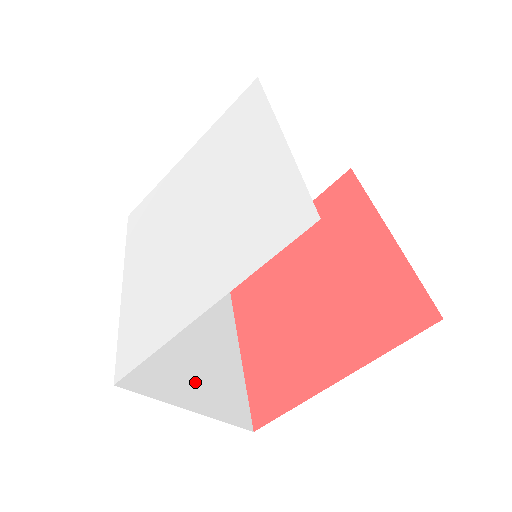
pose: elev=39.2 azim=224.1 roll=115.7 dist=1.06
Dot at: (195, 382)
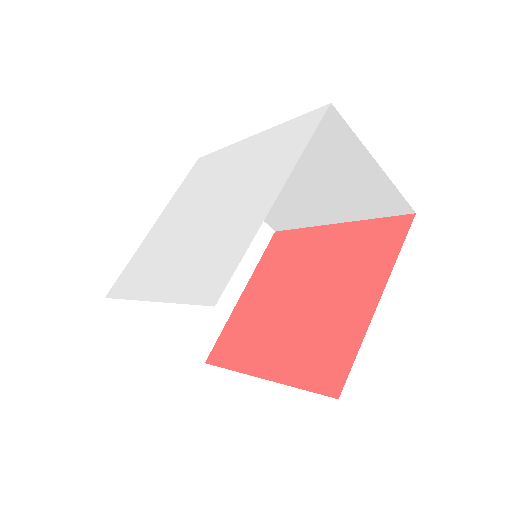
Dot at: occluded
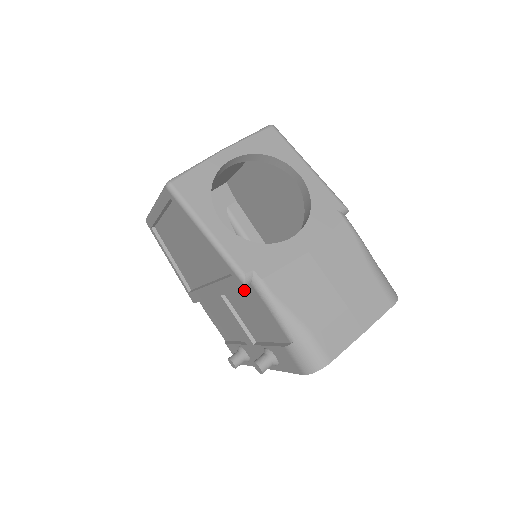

------------------------------------------------

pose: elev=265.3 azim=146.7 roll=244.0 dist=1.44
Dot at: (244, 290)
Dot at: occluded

------------------------------------------------

Please pick out each line of the items above that contains the string "roll", matching case exactly.

* [ANSWER TO THIS PROBLEM]
pose: elev=39.2 azim=224.1 roll=115.7 dist=1.06
pose: elev=265.3 azim=146.7 roll=244.0 dist=1.44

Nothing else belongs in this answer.